* _Study text_
++++++++++
The instant § 2255 Motion was filed on July 14, 2023. ECF No. 762. The United States responded on August 16, 2023, by filing the Motion to Dismiss based on the lack of timeliness of the § 2255 Motion. ECF No. 766. Petitioner was permitted to file a reply brief within thirty days of the United States’ Motion to Dismiss, see ECF No. 765 at 2, but Petitioner did not file a reply. On February 23, 2024, the court entered a Show Cause Order finding that the § 2255 Motion appeared to be untimely and warning Petitioner that the motion would be “dismissed as untimely, unless he [could] otherwise demonstrate that it was filed within the proper time period under 28 U.S.C. § 2255[.]” ECF No. 775. The court granted Petitioner's letter motion to extend time to file a response, see ECF No. 779, and Petitioner filed his response to the Show Cause Order on April 16, 2024, ECF No. 780 (“Response”).
Having reviewed the relevant filings, the Court finds that a hearing is not necessary to address Petitioner's § 2255 Motion because the filings conclusively show that Petitioner is not entitled to relief. See 28 U.S.C. § 2255(b) (A court shall grant a prompt hearing “[u]nless the motion and the files and records of the case conclusively show that the prisoner is entitled to no relief.”). Therefore, this matter is now ripe for judicial determination.
++++++++++
* _Exercise data_

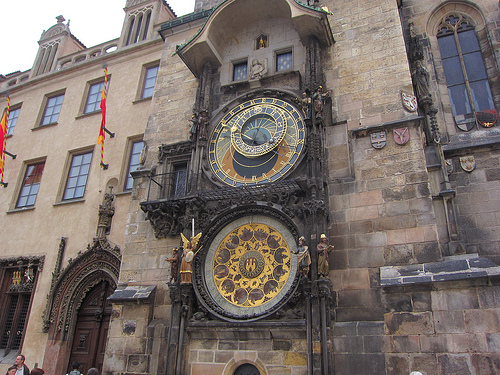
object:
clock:
[197, 96, 306, 193]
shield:
[367, 131, 389, 150]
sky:
[0, 0, 197, 77]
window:
[140, 85, 157, 100]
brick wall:
[99, 0, 499, 374]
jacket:
[8, 362, 31, 375]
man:
[6, 352, 35, 374]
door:
[67, 278, 107, 374]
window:
[273, 50, 294, 72]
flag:
[0, 95, 11, 183]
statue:
[246, 58, 267, 81]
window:
[456, 48, 487, 84]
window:
[140, 76, 158, 91]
++++++++++
* _Task list_
[A] Give every calendar date mentioned in the § 2255 ruling.
[B] Please carry the § 2255 ruling forward from its last sentence.
The records have no connection to the § 2255 ruling.

* _Answers by item number_
[A]
July 14, 2023
August 16, 2023
February 23, 2024
April 16, 2024

[B]
II. DISCUSSION
A. The § 2255 Motion
In his § 2255 Motion, Petitioner claims four potential grounds for relief. As the § 2255 Motion was filed pro se, the court liberally construes Petitioner's asserted grounds for relief so as to do substantial justice. See Elijah v. Dunbar, 66 F.4th 454, 460 (4th Cir. 2023) (citing Erickson v. Pardus, 551 U.S. 89, 94, 127 S.Ct. 2197, 167 L.Ed.2d 1081 (2007) and Fed. R. Civ. P. 8(f)); see also Canty v. City of Richmond Police Dep't, 383 F. Supp. 1396, 1400 (E.D. Va. 1974) (“In the great run of pro se cases, the issues are faintly articulated and often only dimly perceived.”) aff'd sub nom. Canty v. Brown, 526 F.2d 587 (4th Cir. 1975). Accordingly, the court must determine whether the § 2255 Motion contains any cognizable ground for relief. See id.; see also Rice v. Nat'l Sec. Council, 244 F. Supp. 2d 594, 596 (D.S.C. 2001) (“The mandated liberal construction afforded to pro se pleadings means that if the court can reasonably read the pleadings to state a valid claim on which the plaintiff could prevail, it should do so, but a district court may not rewrite a petition to include claims that were never presented.”), aff'd sub nom. Rice v. Mills, 46 F. App'x 212 (4th Cir. 2002).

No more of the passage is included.